New technology will allow users to write down numbers and letters on a computer screen without having to look at or touch the actual computer.

Researchers from the Georgia Institute of Technology have developed a new computing ring that allows a user to trace letters and numbers with their fingers and see the figures appear on a nearby computer screen.

A thumb ring outfitted with a gyroscope and small microphone triggers the system, which is being called Fingersound.

“A ring augments the fingers in a way that is fairly non-obstructive during daily activities,” Cheng Zhang, the Georgia Tech graduate student who created the technology, said in a statement. “A ring is also socially acceptable, unlike other wearable input devices.”

The new system allows users to clearly recognize the beginning and end of an intended gesture by using the microphone and gyroscope to detect the signal. The system also provides tactile feedback, while performing the gesture, which is important for the user experience.

“Our system uses sound and movement to identify intended gestures, which improves the accuracy compared to a system just looking for movements,” Zhang said. “For instance, to a gyroscope, random finger movements during walking may look very similar to the thumb gestures.

“But based on our investigation, the sounds caused by these daily activities are quite different from each other,” he added.

The system sends the sound captured by the contact microphone and motion data captured by the gyroscope sensor through multiple filtering mechanisms and then analyzes the sound to determine whether a specific gesture was performed or whether it was noise from inadvertent finger-related activity.

The researchers said that the technology could eventually be used to send phone calls to voicemail or answer text messages without the user reaching for their phone or even looking at it.

“When a person grabs their phone during a meeting, even if trying to silence it, the gesture can infringe on the conversation or be distracting,” Thad Starner, the Georgia Tech School of Interactive Computing professor leading the project, said in a statement. “But if they can simply send the call to voicemail, perhaps by writing an ‘x’ on their hand below the table, there isn’t an interruption.”

The research was presented earlier this year at Ubicomp and the ACM International Symposium on Wearable Computing along with two other papers that feature ring-based gesture technology. FingOrbits allows the wearer to control apps on a smartwatch or head-mounted display by rubbing their thumb on their hand. With SoundTrak, people can write words or 3-D doodles in the air by localizing the absolute position of the finger in 3-D space, then see the results simultaneously on a computer screen.

• _ENTRIES SHOWN_:
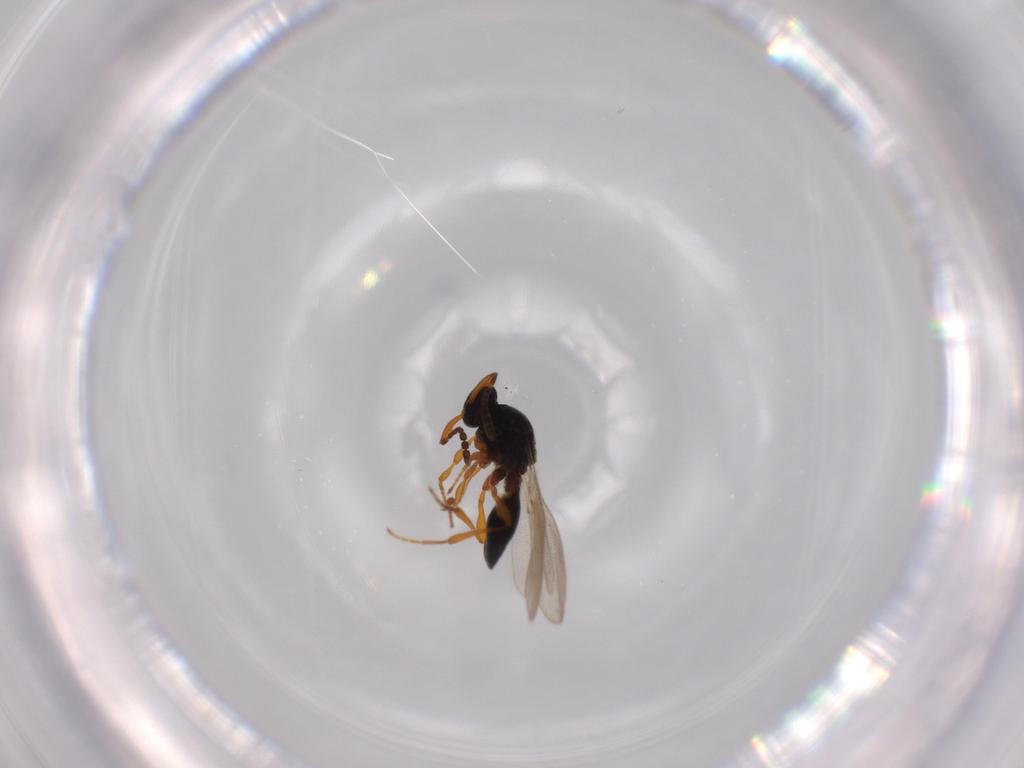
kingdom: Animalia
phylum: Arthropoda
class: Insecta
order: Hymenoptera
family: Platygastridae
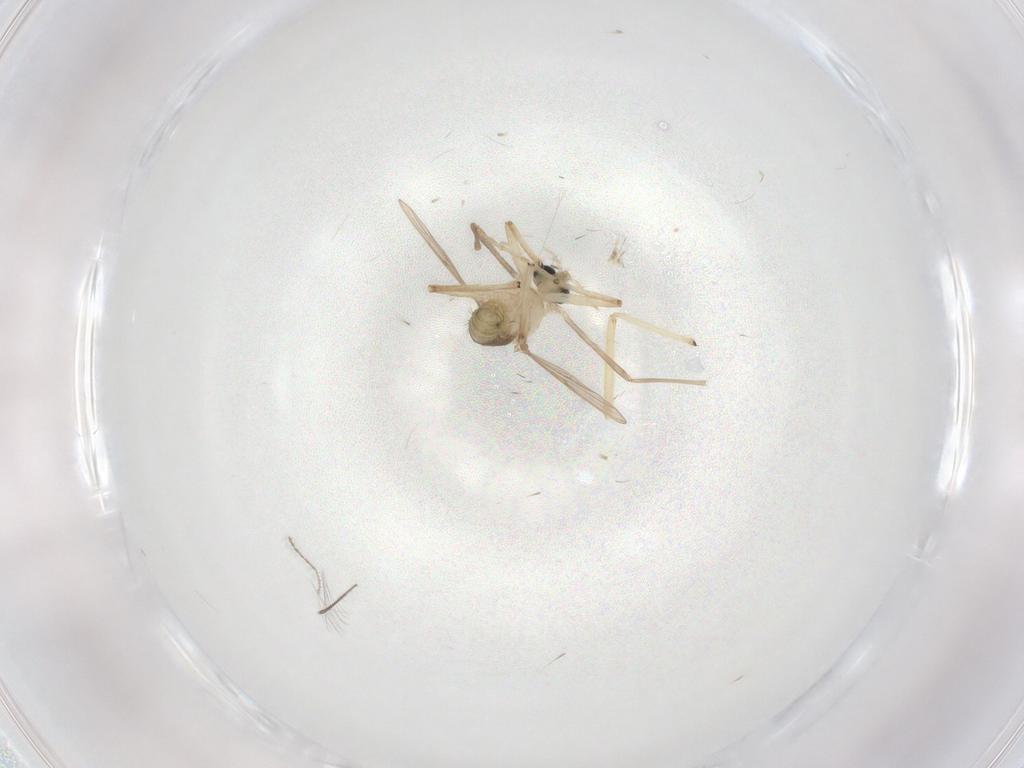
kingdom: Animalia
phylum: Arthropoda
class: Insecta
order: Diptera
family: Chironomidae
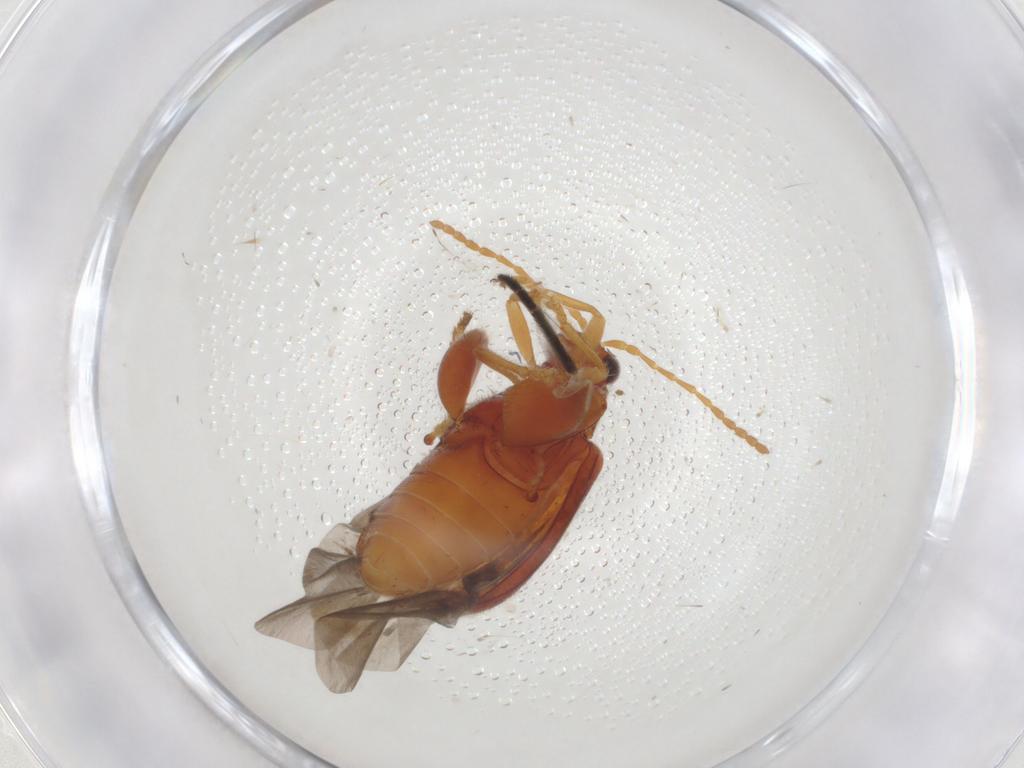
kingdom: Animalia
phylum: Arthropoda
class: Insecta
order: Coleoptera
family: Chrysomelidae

• _EXERCISE REQUIREMENTS_:
a) In the Fingersound article, why does the system rely on sound as well as movement to identify gestures? Answer in one to three sentences.
b) In the Fingersound article, rewrite the passage between "The researchers said" and "looking at it.", inclusive, substituting "incoming calls" for "phone calls".
c) According to the Fingersound article, what two components does the thumb ring contain?

• _NUMBERED ANSWERS_:
a) Using sound together with movement makes gesture detection more accurate than looking for movement alone. To a gyroscope, random finger movements during walking can look very similar to the thumb gestures, but the sounds those daily activities cause are quite different from each other.

b)
The researchers said that the technology could eventually be used to send incoming calls to voicemail or answer text messages without the user reaching for their phone or even looking at it.

c) A gyroscope and a small microphone.